US Stocks Are Forecast to Rise 6% in 2026 - Goldman Sachs
π Goldman Sachs forecasts US stocks will rise 6% in 2026, reaching an S&P 500 year-end target of 7,600.
πΌ Ben Snider, chief US equity strategist, attributes the outlook to ongoing corporate earnings growth with expectations for 12% EPS growth in 2026.
π Current P/E multiples stand at roughly 21 times, slightly below January 2026 levels but near the five-year average.
β οΈ Valuations remain high compared to long-run history as the P/E ratio is higher than in 87% of the past 40 years.
ποΈ Goldman Sachs notes corporate confidence is solid despite mixed surveys, evidenced by record $422 billion in share buyback authorizations year-to-date.
π€ AI-related investment is expected to drive approximately 40% of S&P 500 EPS growth this year, with consensus capital expenditure estimates for cloud infrastructure rising $130 billion.
βοΈ The AI boom provides an earnings boost but also creates uncertainty that has compressed valuations across much of the market.
π Market breadth has narrowed to one of its lowest levels since the dotcom era, raising caution despite bullish headline numbers.
π Goldman Sachs Research identifies the war in Iran and the AI buildout as the clearest equity market risks in coming weeks.
π§ Retail traders are expected to gain enthusiasm from the relaxation of Pattern Day Trader rules following minimum equity requirement changes.
π° A basket of stocks tied to AI data center construction has already returned nearly 60% so far this year due to increased spending scale.
π The valuation difference between growth and value stocks has shrunk, making growth stocks less expensive relative to value compared to before.
β‘ Snider suggests investors should focus on secular growth companies and those with unique earnings advantages tied to power infrastructure investment.
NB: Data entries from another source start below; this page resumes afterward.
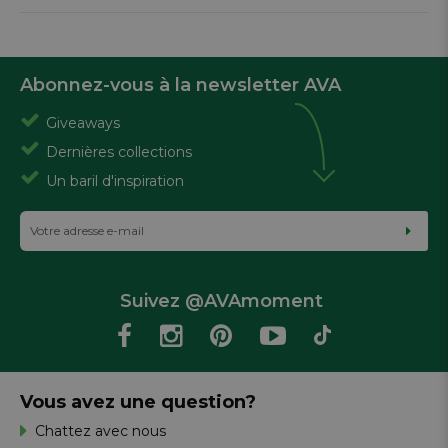
Abonnez-vous à la newsletter AVA
Giveaways
Dernières collections
Un baril d'inspiration
Suivez @AVAmoment
Vous avez une question?
Chattez avec nous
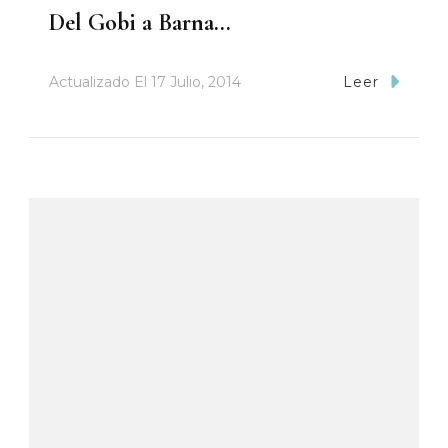
Del Gobi a Barna…
Actualizado El
17 Julio, 2014
Leer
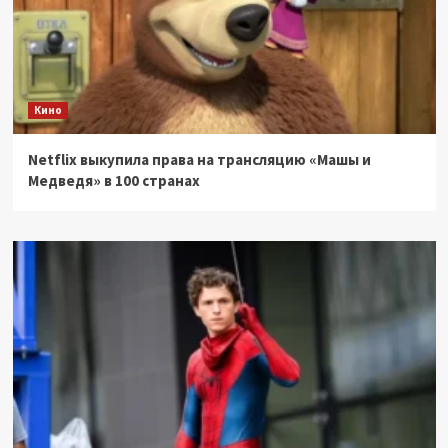
Кино
Netflix выкупила права на трансляцию «Машы и
Медведя» в 100 странах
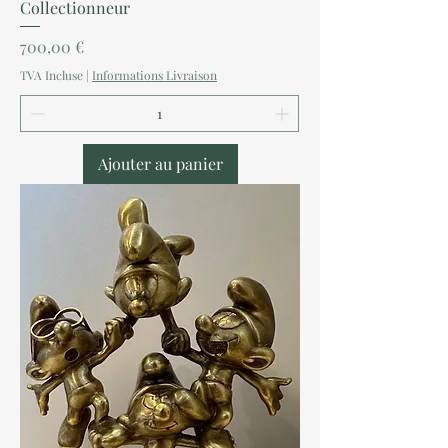
Collectionneur
Prix
700,00 €
TVA Incluse
|
Informations Livraison
Ajouter au panier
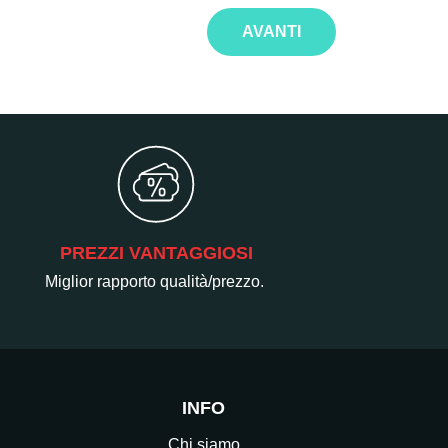
AVANTI
PREZZI VANTAGGIOSI
Miglior rapporto qualità/prezzo.
INFO
Chi siamo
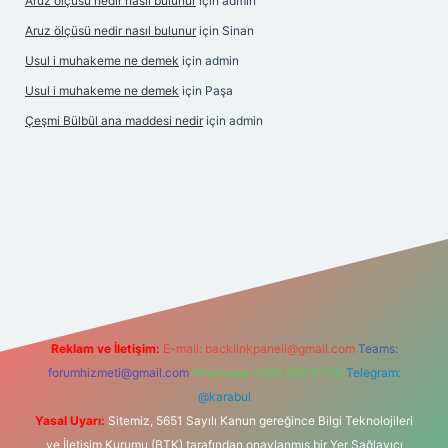
Aruz ölçüsü nedir nasıl bulunur
için
admin
Aruz ölçüsü nedir nasıl bulunur
için
Sinan
Usul i muhakeme ne demek
için
admin
Usul i muhakeme ne demek
için
Paşa
Çeşmi Bülbül ana maddesi nedir
için
admin
exper
Reklam ve İletişim:
E-mail:
backlinkpaneli@gmail.com
Teams:
forumhizmeti@gmail.com
Whatsapp: 0262 606 0 726
Telegram:
@karabul
Yasal Uyarı:
Sitemiz, 5651 Sayılı Kanun gereğince Bilgi Teknolojileri
ve İletişim Kurumu (BTK) tarafından onaylanmış bir Yer Sağlayıcı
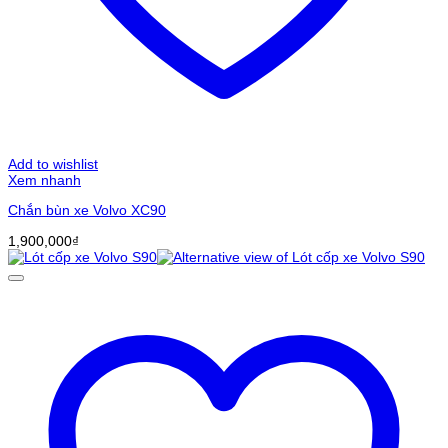
Add to wishlist
Xem nhanh
Chắn bùn xe Volvo XC90
1,900,000
₫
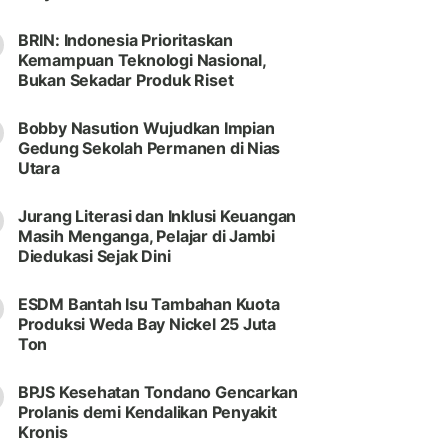
BRIN: Indonesia Prioritaskan
Kemampuan Teknologi Nasional,
Bukan Sekadar Produk Riset
Bobby Nasution Wujudkan Impian
Gedung Sekolah Permanen di Nias
Utara
Jurang Literasi dan Inklusi Keuangan
Masih Menganga, Pelajar di Jambi
Diedukasi Sejak Dini
ESDM Bantah Isu Tambahan Kuota
Produksi Weda Bay Nickel 25 Juta
Ton
BPJS Kesehatan Tondano Gencarkan
Prolanis demi Kendalikan Penyakit
Kronis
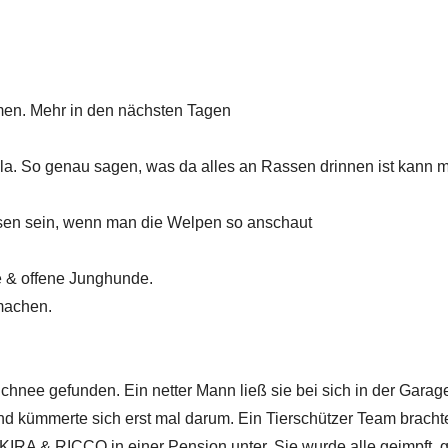
men. Mehr in den nächsten Tagen
Mila. So genau sagen, was da alles an Rassen drinnen ist kann 
en sein, wenn man die Welpen so anschaut
e & offene Junghunde.
 machen.
hnee gefunden. Ein netter Mann ließ sie bei sich in der Garag
 kümmerte sich erst mal darum. Ein Tierschützer Team bracht
 & RICCO in einer Pension unter. Sie wurde alle geimpft, g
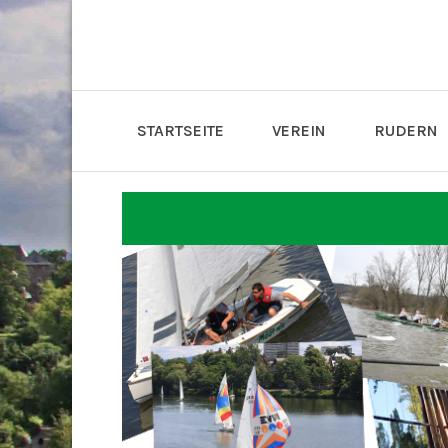
STARTSEITE
VEREIN
RUDERN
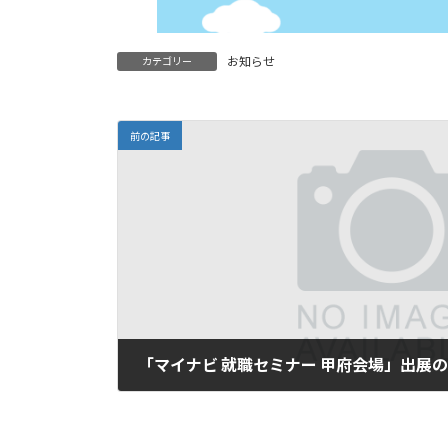
お知らせ
カテゴリー
前の記事
「マイナビ 就職セミナー 甲府会場」出展
2026年2月18日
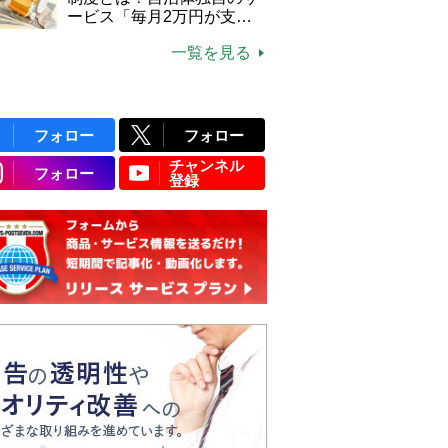
ービス「毎月2万円が支給
される」ケースも【FP解
一覧を見る
説】
フォロー
フォロー
チャンネル
フォロー
登録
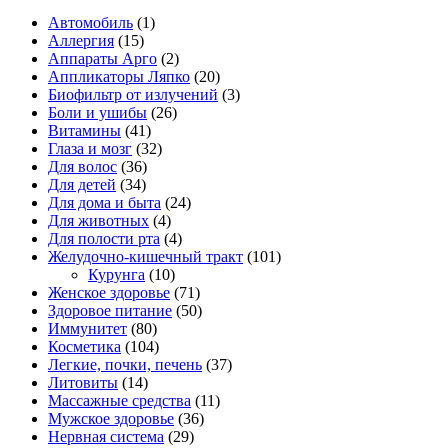
Автомобиль
(1)
Аллергия
(15)
Аппараты Арго
(2)
Аппликаторы Ляпко
(20)
Биофильтр от излучений
(3)
Боли и ушибы
(26)
Витамины
(41)
Глаза и мозг
(32)
Для волос
(36)
Для детей
(34)
Для дома и быта
(24)
Для животных
(4)
Для полости рта
(4)
Желудочно-кишечный тракт
(101)
Курунга
(10)
Женское здоровье
(71)
Здоровое питание
(50)
Иммунитет
(80)
Косметика
(104)
Легкие, почки, печень
(37)
Литовиты
(14)
Массажные средства
(11)
Мужское здоровье
(36)
Нервная система
(29)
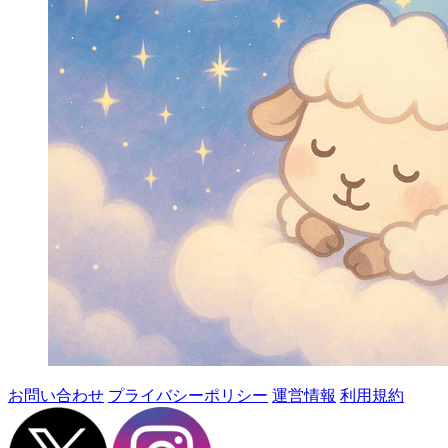
お問い合わせ
プライバシーポリシー
運営情報
利用規約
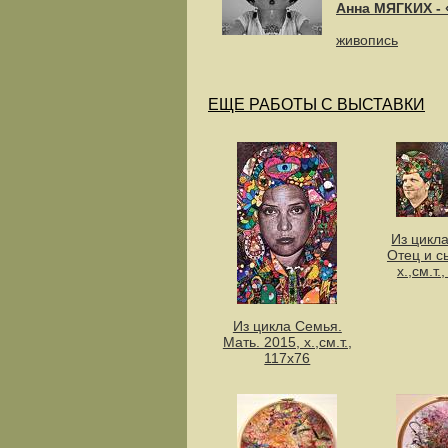
Анна МЯГКИХ 
живопись
ЕЩЕ РАБОТЫ С ВЫСТАВКИ
Из цикл
Отец и с
х.,см.т.
Из цикла Семья.
Мать. 2015, х.,см.т.,
117х76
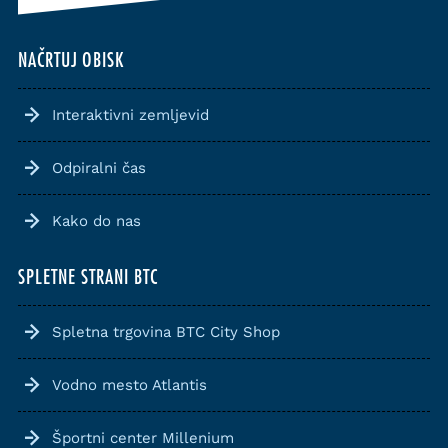
NAČRTUJ OBISK
Interaktivni zemljevid
Odpiralni čas
Kako do nas
SPLETNE STRANI BTC
Spletna trgovina BTC City Shop
Vodno mesto Atlantis
Športni center Millenium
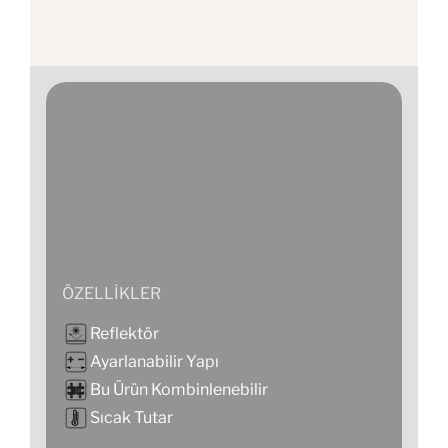
ÖZELLIKLER
Reflektör
Ayarlanabilir Yapı
Bu Ürün Kombinlenebilir
Sıcak Tutar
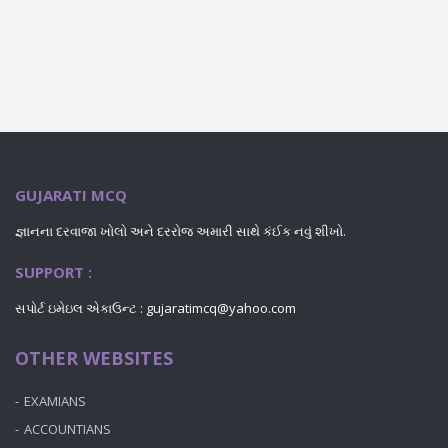
GUJARATI MCQ
જ્ઞાનના દરવાજા ખોલો અને દરરોજ અમારી સાથે કંઈક નવું શીખો.
SUPPORT :
સપોર્ટ ઇમેઇલ એકાઉન્ટ : gujaratimcq@yahoo.com
OTHER WEBSITES
EXAMIANS
ACCOUNTIANS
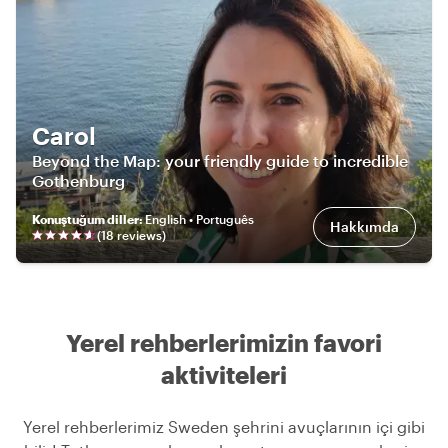
Carol
Beyond the Map: your friendly guide to incredible
Gothenburg
Konuştuğum diller
:
English • Português
Hakkımda
(
18
review
s
)
Yerel rehberlerimizin favori
aktiviteleri
Yerel rehberlerimiz Sweden şehrini avuçlarının içi gibi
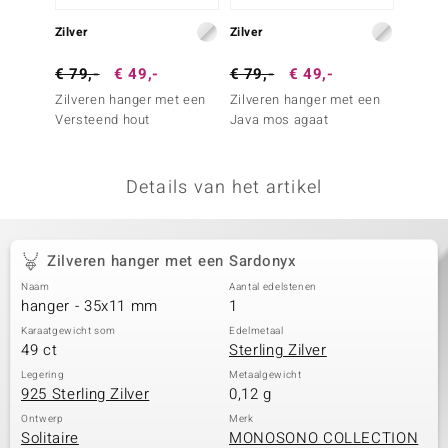
remonti
Zilver
Zilver
Zilver
remonti
€ 79,-
€ 49,-
€ 79,-
€ 49,-
€ 59,
Zilveren hanger met een
Zilveren hanger met een
Zilver
uwelo
Versteend hout
Java mos agaat
Verste
 Gems
Details van het artikel
NO Collection
va
Zilveren hanger met een Sardonyx
Naam
Aantal edelstenen
hanger - 35x11 mm
1
Karaatgewicht som
Edelmetaal
49 ct
Sterling Zilver
Legering
Metaalgewicht
925 Sterling Zilver
0,12 g
Minerale
Ontwerp
Merk
Solitaire
MONOSONO COLLECTION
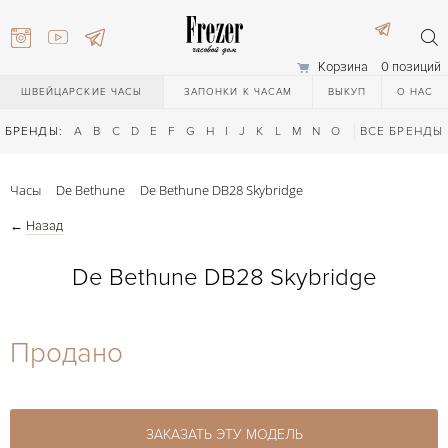
Корзина
0 позиций
ШВЕЙЦАРСКИЕ ЧАСЫ
ЗАПОНКИ К ЧАСАМ
ВЫКУП
О НАС
БРЕНДЫ:
A
B
C
D
E
F
G
H
I
J
K
L
M
N
O
P
ВСЕ БРЕНДЫ
Q
R
S
T
Часы
De Bethune
De Bethune DB28 Skybridge
←
Назад
De Bethune DB28 Skybridge
) 111-27-44
Продано
) 111-27-44
ЗАКАЗАТЬ ЭТУ МОДЕЛЬ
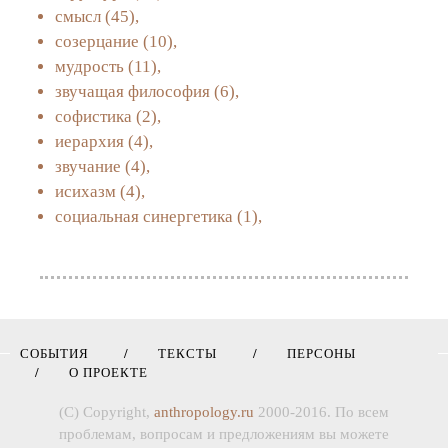
смысл
(45),
созерцание
(10),
мудрость
(11),
звучащая философия
(6),
софистика
(2),
иерархия
(4),
звучание
(4),
исихазм
(4),
социальная синергетика
(1),
СОБЫТИЯ
ТЕКСТЫ
ПЕРСОНЫ
О ПРОЕКТЕ
(C) Copyright,
anthropology.ru
2000-2016. По всем
проблемам, вопросам и предложениям вы можете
π Market sentiment has recovered from negative territory in late March to positive levels similar to mid-January.
π Only a small number of large technology companies have been responsible for the majority of recent upward revisions to index-level EPS estimates.
- US stocks are forecast to rise 6% in 2026 with the S&P 500 expected to reach a year-end target of 7,600.
- Earnings-per-share growth is projected at 12% for 2026 and 10% for 2027, powering stock market gains.
- AI-related investment is estimated to drive approximately 40% of S&P 500 earnings-per-share growth this year.
- Consensus capital expenditure estimates for the largest cloud infrastructure companies jumped by $130 billion last quarter, reaching $670 billion for 2026.
- A Goldman Sachs Research basket of stocks tied to AI data center construction has returned nearly 60% so far this year.
- Year-to-date share buyback authorizations have hit a record $422 billion, demonstrating strong corporate confidence in shareholder returns.
- Announced strategic merger-and-acquisition volumes have more than doubled compared to a year ago, highlighting active dealmaking.
- The S&P 500 has surged about 13% since March 30, marking its sharpest rally since April 2020.
- Valuations at roughly 21 times P/E are considered close to fair value given near-record profits and low interest rates.
- Growth stocks valuation difference has shrunk relative to value stocks, reducing overpricing concerns compared to previous periods.
- Market breadth has dropped to one of its narrowest levels since the dotcom era, indicating limited participation in the current rally.
- The war in Iran is identified as a clear equity market risk that could trigger volatility in the coming weeks.
- Valuations are high compared to their long-run history, with the P/E ratio higher than it has been about 87% of the time over the past 40 years.
- AI-related uncertainty has compressed valuations across much of the market, affecting not just disrupted industries but also mega-cap technology firms.
- Just a small number of large technology companies have driven the majority of recent upward revisions to index-level EPS estimates, creating concentration risk.
- Until large AI infrastructure companies demonstrate accelerating revenues alongside slowing capital spending, they may lack sustainable investment appeal.
- Last quarter, consensus capital expenditure estimates for the largest cloud infrastructure companies jumped by $130 billion, reaching $670 billion for 2026, which could strain cash flows.